Much has been said and written in recent times about housing affordability and whether most young Australians will ever be able to afford to buy their own homes. This debate follows a period of exponential growth in Australian house prices, especially within the eastern states of Melbourne and Sydney.
These concerns tend to be overstated and can often result in poor decisions being made by those who develop what we call “a fear of missing out”.
How often have you overheard the comment “at least you’re in the market” being uttered to a young new property owner? This is usually code for “well, it’s not the greatest property but at least you’ve made a start”.
Yes, everyone does need to make a start at some time but a decision to purchase must be based on sound principles that will deliver strong financial reward. Your first property purchase that can set you up for the future and provide a springboard for bigger and better things to come in later life. It is important therefore that you get it right.
And so what do you need to achieve your goal of owning a property?
Sure, money rates highly…but so too does patience.
In the current climate, if you are short of the required funds to purchase a property that will deliver strong capital gain in the future, the best strategy is to wait, save more and buy when the time is right. There is simply no point in purchasing a property that has limited upside, all for the sake of “being in the market”. There can be far better ways to invest while you accumulate a larger deposit.
It must be remembered that the on-costs associated with buying a property are considerable. In a slower market they can take a long time to recoup before you begin to see a profit on your investment. Stamp duty and legal fees alone can amount to in excess of 5% of the purchase price. Remember also that if it is an investment property you have purchased and not a home for your personal occupation, capital gains tax will be payable at the time you sell. This is an additional cost that will further reduce your end profit.
Sound property investment involves ticking all the boxes. Location, condition, scope for further improvement, public transport proximity and potential for strong capital gain are some of the many considerations that need to be taken into account. So too are demand and supply factors, especially if you are contemplating the purchase of an apartment.
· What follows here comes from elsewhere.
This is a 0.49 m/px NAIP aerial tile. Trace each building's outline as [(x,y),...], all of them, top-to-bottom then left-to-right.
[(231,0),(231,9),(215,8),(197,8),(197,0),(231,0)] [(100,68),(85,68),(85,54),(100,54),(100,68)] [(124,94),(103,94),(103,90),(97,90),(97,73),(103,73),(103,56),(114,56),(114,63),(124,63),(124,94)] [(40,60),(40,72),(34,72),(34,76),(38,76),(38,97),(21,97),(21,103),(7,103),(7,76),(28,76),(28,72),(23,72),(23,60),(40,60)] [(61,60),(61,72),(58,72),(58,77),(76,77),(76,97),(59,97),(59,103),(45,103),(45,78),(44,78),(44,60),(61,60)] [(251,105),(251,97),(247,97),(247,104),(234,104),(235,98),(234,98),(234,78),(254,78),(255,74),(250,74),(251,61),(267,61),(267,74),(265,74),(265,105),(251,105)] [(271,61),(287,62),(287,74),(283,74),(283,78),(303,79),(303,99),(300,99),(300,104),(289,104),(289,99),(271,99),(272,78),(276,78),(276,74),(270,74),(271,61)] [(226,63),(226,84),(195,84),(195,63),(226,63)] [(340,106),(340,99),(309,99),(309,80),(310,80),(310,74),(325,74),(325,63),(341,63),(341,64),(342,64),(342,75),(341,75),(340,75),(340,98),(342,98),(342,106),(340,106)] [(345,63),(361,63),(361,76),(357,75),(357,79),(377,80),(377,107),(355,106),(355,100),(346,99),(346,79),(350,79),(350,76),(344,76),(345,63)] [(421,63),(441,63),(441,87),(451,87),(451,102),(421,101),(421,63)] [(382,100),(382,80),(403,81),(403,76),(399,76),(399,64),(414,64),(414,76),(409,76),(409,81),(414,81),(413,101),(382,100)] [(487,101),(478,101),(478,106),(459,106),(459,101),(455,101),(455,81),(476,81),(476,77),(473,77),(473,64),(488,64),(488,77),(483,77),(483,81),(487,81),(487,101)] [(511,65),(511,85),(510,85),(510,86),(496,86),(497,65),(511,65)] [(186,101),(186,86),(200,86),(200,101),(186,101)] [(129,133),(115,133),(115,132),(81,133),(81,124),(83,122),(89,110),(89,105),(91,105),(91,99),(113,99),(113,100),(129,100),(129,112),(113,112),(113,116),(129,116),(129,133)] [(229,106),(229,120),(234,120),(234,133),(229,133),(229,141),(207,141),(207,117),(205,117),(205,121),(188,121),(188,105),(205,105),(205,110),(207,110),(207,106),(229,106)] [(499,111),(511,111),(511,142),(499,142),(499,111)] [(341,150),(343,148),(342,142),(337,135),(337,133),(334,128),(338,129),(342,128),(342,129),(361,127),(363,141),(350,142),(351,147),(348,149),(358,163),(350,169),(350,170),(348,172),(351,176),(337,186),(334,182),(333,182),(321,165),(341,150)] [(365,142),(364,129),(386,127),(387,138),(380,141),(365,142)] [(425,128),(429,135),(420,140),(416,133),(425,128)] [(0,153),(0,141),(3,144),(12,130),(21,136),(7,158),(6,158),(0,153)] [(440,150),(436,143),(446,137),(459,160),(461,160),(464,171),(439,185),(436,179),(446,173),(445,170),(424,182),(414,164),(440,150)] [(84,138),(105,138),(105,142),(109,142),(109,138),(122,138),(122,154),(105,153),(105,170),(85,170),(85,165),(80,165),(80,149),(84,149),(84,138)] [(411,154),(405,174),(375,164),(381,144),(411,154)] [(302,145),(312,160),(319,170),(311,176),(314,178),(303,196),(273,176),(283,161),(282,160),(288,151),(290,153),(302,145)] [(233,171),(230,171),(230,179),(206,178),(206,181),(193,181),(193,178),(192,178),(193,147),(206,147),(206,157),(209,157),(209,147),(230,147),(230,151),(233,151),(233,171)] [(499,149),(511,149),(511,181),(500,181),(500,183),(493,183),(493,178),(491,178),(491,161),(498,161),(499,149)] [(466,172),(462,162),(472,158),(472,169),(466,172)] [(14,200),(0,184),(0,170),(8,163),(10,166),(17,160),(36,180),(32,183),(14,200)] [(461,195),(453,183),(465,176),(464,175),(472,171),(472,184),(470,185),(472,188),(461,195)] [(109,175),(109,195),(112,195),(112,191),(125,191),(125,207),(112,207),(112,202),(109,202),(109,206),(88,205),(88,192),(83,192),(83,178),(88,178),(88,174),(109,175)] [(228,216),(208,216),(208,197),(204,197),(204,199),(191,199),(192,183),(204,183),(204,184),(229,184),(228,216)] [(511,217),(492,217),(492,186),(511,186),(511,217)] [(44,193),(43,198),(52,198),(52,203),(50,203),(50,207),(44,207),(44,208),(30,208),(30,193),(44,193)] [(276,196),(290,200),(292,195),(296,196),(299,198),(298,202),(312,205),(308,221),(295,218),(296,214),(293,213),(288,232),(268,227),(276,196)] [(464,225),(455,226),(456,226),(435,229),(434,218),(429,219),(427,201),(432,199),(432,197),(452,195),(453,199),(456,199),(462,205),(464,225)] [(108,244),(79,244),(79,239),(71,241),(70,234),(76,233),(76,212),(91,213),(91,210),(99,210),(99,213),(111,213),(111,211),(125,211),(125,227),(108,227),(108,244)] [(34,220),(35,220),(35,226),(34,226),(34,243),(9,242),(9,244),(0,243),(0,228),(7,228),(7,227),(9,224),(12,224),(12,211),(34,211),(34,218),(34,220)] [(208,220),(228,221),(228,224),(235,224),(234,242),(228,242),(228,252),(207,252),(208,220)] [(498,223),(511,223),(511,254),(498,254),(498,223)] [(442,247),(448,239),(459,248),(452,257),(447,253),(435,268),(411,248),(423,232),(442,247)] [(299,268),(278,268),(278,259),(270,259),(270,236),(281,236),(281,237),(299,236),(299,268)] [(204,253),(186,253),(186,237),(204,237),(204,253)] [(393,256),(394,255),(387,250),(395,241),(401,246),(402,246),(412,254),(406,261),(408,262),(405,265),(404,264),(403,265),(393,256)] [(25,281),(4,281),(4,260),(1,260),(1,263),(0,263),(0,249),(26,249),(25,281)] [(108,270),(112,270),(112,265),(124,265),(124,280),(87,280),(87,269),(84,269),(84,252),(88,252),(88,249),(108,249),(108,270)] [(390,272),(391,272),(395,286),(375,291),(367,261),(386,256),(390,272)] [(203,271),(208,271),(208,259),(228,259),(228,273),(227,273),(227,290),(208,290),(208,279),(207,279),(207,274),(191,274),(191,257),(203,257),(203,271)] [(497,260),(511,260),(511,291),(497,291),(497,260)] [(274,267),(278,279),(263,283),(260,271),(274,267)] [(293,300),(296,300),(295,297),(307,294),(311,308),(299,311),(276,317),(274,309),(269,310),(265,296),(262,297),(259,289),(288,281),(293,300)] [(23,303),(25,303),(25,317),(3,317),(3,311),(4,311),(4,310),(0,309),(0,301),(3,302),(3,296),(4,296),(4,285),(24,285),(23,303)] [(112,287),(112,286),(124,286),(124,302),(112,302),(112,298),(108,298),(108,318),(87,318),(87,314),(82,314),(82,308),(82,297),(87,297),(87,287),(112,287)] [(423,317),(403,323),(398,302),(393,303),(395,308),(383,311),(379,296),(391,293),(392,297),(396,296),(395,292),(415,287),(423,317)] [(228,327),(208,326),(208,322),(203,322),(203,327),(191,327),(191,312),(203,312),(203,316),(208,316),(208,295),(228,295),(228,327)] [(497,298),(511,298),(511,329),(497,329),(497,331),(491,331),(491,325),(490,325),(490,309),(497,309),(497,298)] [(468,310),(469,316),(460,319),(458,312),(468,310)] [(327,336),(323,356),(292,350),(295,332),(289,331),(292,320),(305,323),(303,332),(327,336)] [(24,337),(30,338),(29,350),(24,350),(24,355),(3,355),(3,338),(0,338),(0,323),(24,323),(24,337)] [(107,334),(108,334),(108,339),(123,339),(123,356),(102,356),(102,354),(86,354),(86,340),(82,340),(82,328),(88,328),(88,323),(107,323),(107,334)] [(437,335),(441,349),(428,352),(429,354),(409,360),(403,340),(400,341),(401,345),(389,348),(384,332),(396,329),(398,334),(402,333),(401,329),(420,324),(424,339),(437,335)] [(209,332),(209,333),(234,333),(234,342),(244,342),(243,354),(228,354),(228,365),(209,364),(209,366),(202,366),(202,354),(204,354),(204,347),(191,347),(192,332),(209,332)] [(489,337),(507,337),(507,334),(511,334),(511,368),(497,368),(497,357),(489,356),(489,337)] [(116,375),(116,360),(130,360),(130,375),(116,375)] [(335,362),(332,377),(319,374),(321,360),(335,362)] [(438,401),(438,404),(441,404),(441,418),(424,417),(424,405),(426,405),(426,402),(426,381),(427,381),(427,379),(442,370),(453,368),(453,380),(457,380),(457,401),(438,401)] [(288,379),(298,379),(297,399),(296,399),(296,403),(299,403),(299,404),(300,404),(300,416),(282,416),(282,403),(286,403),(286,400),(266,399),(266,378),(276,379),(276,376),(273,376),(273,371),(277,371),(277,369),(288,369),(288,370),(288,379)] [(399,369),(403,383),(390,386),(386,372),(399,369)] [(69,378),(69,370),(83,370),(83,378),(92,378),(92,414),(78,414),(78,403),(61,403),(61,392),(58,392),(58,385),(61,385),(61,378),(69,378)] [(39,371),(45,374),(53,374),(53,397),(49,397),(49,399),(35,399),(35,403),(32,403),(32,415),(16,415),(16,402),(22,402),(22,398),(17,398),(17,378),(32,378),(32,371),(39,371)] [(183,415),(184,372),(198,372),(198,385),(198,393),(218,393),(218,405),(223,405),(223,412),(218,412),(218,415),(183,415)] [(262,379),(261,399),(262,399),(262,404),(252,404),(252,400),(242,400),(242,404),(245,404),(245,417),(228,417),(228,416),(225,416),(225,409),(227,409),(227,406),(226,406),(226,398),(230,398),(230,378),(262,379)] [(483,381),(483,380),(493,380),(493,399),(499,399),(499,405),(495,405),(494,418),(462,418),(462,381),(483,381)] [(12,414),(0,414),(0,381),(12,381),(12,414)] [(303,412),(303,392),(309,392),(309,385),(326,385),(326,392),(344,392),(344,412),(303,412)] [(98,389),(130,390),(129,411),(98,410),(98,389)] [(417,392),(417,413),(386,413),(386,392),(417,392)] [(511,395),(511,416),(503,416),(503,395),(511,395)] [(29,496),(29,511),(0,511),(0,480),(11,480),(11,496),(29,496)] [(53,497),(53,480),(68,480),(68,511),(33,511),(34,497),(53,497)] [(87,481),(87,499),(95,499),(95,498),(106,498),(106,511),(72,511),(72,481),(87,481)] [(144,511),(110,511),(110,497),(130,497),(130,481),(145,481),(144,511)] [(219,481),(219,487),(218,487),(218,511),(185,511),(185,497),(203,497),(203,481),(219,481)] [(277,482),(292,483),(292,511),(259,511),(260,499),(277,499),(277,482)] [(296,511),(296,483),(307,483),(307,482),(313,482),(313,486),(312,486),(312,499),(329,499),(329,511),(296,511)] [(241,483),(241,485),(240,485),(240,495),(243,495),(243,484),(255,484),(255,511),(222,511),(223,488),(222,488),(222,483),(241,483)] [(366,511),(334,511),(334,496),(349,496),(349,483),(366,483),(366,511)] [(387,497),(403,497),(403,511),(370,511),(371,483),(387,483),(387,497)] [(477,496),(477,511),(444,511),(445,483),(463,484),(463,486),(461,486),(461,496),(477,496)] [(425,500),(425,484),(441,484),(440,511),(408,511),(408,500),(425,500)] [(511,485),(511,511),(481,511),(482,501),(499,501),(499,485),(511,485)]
Ticking all the boxes comes at a cost and if you can’t achieve it within your current budget…wait, be patient, the time will come.
In determining your financial capacity to purchase the “right” property, there are a number of strategies you may also wish to consider:
If you are purchasing a property for your personal occupation, you may think about sharing the property in order to defray the cost of the mortgage payments. This can also be a great way to build equity in your investment.
If you do not wish to share the property, think about deferring occupation for a period of time by installing tenants for a year or two.
Whether for personal occupation or investment, co-ownership with a family member or friend could also be considered. This can be tricky but providing you have proper agreements in place to cover changes of circumstances, this can be an excellent way of buying a quality property and accelerating your property ambitions.
There are many ways of entering the property market and you can be assured of success providing you are smart in the way you go about it. Understand what you are doing, take advice and protect both your legal and financial position. And yes, exercise patience.